Example of Logical Actor:

fn foo(int a, int b):(int ret) {
    int c = a + b;
    string str = (string)c;
    puts(str);
    ret = 1234;
}

Note: The assignment to ret is independent of other operations.

No Recursion, But Repetition Allowed

Due to its graph-based structure, recursion is not possible-actors cannot reference themselves cyclically.

However, loops (repetition) can be modeled via feedback cycles in the graph:

x = 0;
x = x + 1;

This creates an infinite loop where x is a cache actor holding the latest value. The value is incremented and re-fed into x.

Data Handling

By default, data is copied into workloads. Avoid using raw pointers unless dealing with large shared structures.

To share safely:

  • Use copy-on-write memory with reference counting.
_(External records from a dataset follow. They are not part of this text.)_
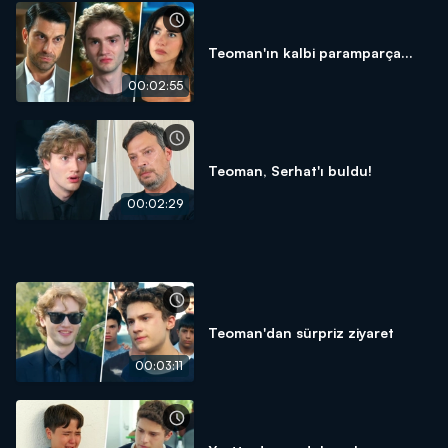
Teoman'ın kalbi paramparça...
00:02:55
Teoman, Serhat'ı buldu!
00:02:29
Teoman'dan sürpriz ziyaret
00:03:11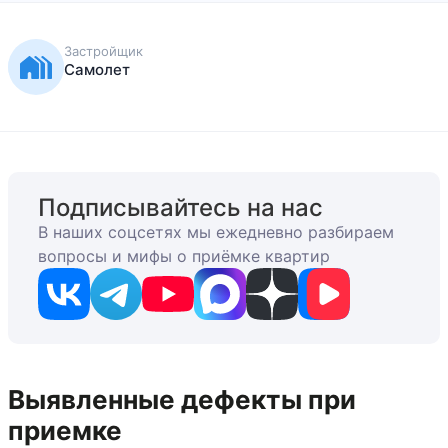
Застройщик
Самолет
Подписывайтесь на нас
В наших соцсетях мы ежедневно разбираем
вопросы и мифы о приёмке квартир
Выявленные дефекты при
приемке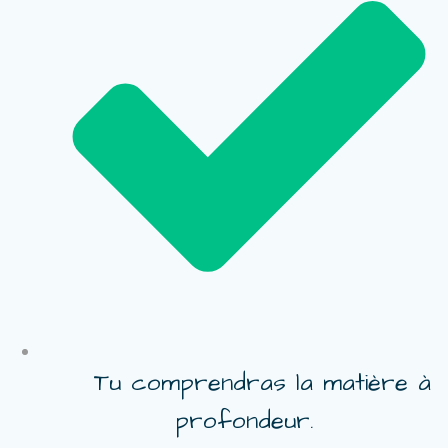
Tu comprendras la matière à
profondeur.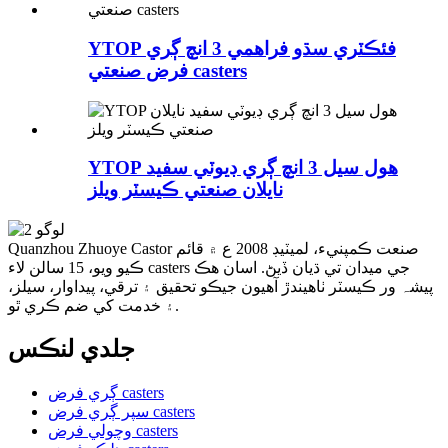
YTOP فئڪٽري سڌو فراهمي 3 انچ ڳري
فرض صنعتي casters
YTOP هول سيل 3 انچ ڳري ڊيوٽي سفيد
نايلان صنعتي ڪيسٽر ويلز
Quanzhou Zhuoye Castor صنعت ڪمپنيء، لميٽيڊ 2008 ع ۾ قائم
ڪيو ويو، 15 سالن لاء casters جي ميدان تي ڌيان ڏيڻ. اسان هڪ
پیشہ ور ڪيسٽر ٺاهيندڙ آهيون جيڪو تحقيق ۽ ترقي، پيداوار، سيلز،
۽ خدمت کي ضم ڪري ٿو.
جلدي لنڪس
ڳري فرض casters
سپر ڳري فرض casters
وچولي فرض casters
  • Store shared state in dedicated, guarded actors.

Avoid Recomputing Unchanged Data

To optimize, Circus propagates only changed data.

Each value has a 64-bit hash, so if an actor receives the same value again, it can skip reprocessing.

x = 0;
x = x * 1;

This will terminate, since the hash of x * 1 remains unchanged.

Sequence Numbers (Optional Feature)

Circus could also support global sequence numbers for each value, enabling:

  • Detection of outdated values.
  • Preference for newer inputs (as in networking with packet ordering).

Dual Nature of Actors

Actors can be called like functions or used like objects:

fn foo(string s, float f):()

// Functional call
foo("abc", 1.2);

// Object-like usage
foo f;
f.s = "abc";
f.f = 1.2;

// Constructor-style
foo f("abc", 1.2);

Join and Fork

Two special actor types:

Join: Two inputs, one output. Emits whenever either input is updated.

Fork: One input, two outputs. Duplicates input to both outputs.

Future Horizons

Hardware support: Future processors might embrace models like Circus natively.

Multi-tenant distribution: Sharing workloads across machines for fault tolerance and scalability.

Adaptive resource control: Runtime could self-regulate based on real-time load using control theory principles.